The patient underwent a 5th TACE and was discharged from the hospital without major adverse events.
Follow-up computed tomography scans showed a 2 cm-sized air cavity instead of a compact Lipiodol-laden tumor in S4b, which had shrunk over time. The patient had experienced a fluctuating nonspecific mild fever for 3 months, with improvements in symptoms and laboratory findings following conservative treatment alone.
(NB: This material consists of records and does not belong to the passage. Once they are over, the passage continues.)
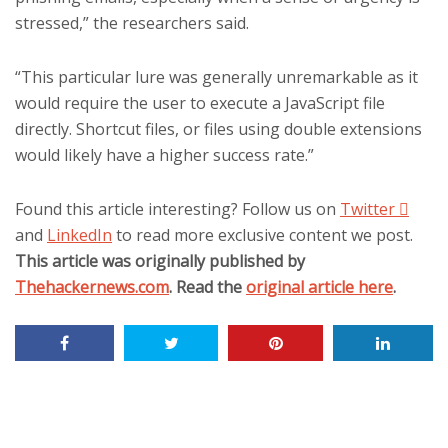
stressed,” the researchers said.
“This particular lure was generally unremarkable as it
would require the user to execute a JavaScript file
directly. Shortcut files, or files using double extensions
would likely have a higher success rate.”
Found this article interesting? Follow us on
Twitter

and
LinkedIn
to read more exclusive content we post.
This article was originally published by
Thehackernews.com
. Read the
original article here
.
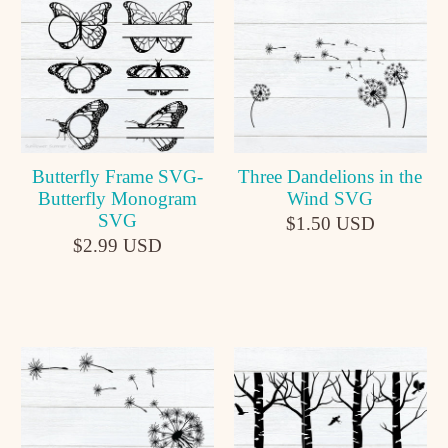
Butterfly Frame SVG-
Three Dandelions in the
Butterfly Monogram
Wind SVG
SVG
$1.50 USD
$2.99 USD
Hepatic fistulas may arise following TACE for HCCs near the gastrointestinal tract and may be present with nonspecific symptoms. This case suggests that increased efforts should be directed toward achieving selective embolization when treating HCC adjacent to the gastrointestinal tract, with close monitoring required after treatment.
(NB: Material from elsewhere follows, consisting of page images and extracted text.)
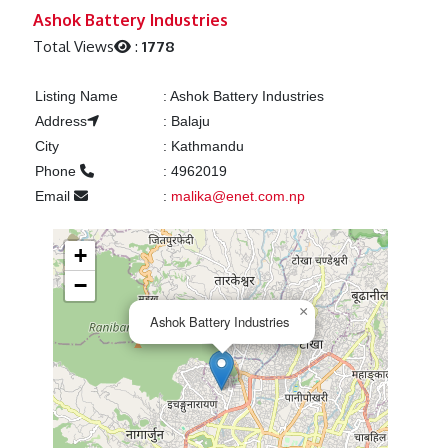
Previous
Next
Ashok Battery Industries
Total Views
:
1778
Listing Name
:
Ashok Battery Industries
Address
:
Balaju
City
:
Kathmandu
Phone
:
4962019
Email
:
malika@enet.com.np
+
−
×
Ashok Battery Industries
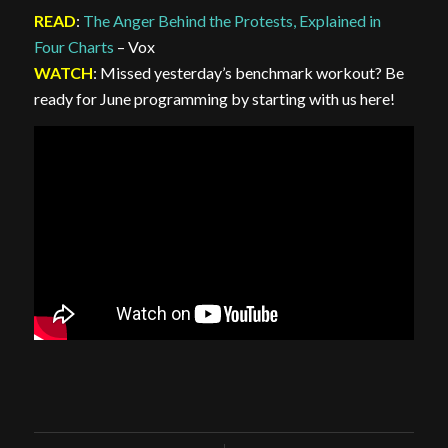
READ
:
The Anger Behind the Protests, Explained in
Four Charts
– Vox
WATCH
: Missed yesterday’s benchmark workout? Be
ready for June programming by starting with us here!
由于十二指肠有丰富的侧支血液供应,经动脉化疗栓塞(TACE)后发生肝十二指肠瘘是一种极其罕见的并发症,通常需要住院和强化医疗干预。在这里,我们报告一例 TACE 后发生的无症状性肝十二指肠瘘。
一名 74 岁男性,有酒精性肝硬化和 2 型糖尿病病史。7 年前因肝细胞癌(HCC)行部分肝切除术。此外,他还接受了 4 次 TACE 治疗复发性 HCC,但仍有一个位于 S4b 段的存活肿瘤,紧邻十二指肠第 1 部分。
HCC。
患者接受了第 5 次 TACE,出院时无重大不良事件。
随访 CT 扫描显示 S4b 中 2 cm 大小的气腔而不是致密的载碘油肿瘤,肿瘤随时间缩小。患者出现波动的非特异性轻度发热 3 个月,经单纯保守治疗后症状和实验室检查改善。
TACE 治疗靠近胃肠道的 HCC 后可能会发生肝瘘,且可能出现非特异性症状。该病例提示,在治疗邻近胃肠道的 HCC 时,应更加努力实现选择性栓塞,并在治疗后进行密切监测。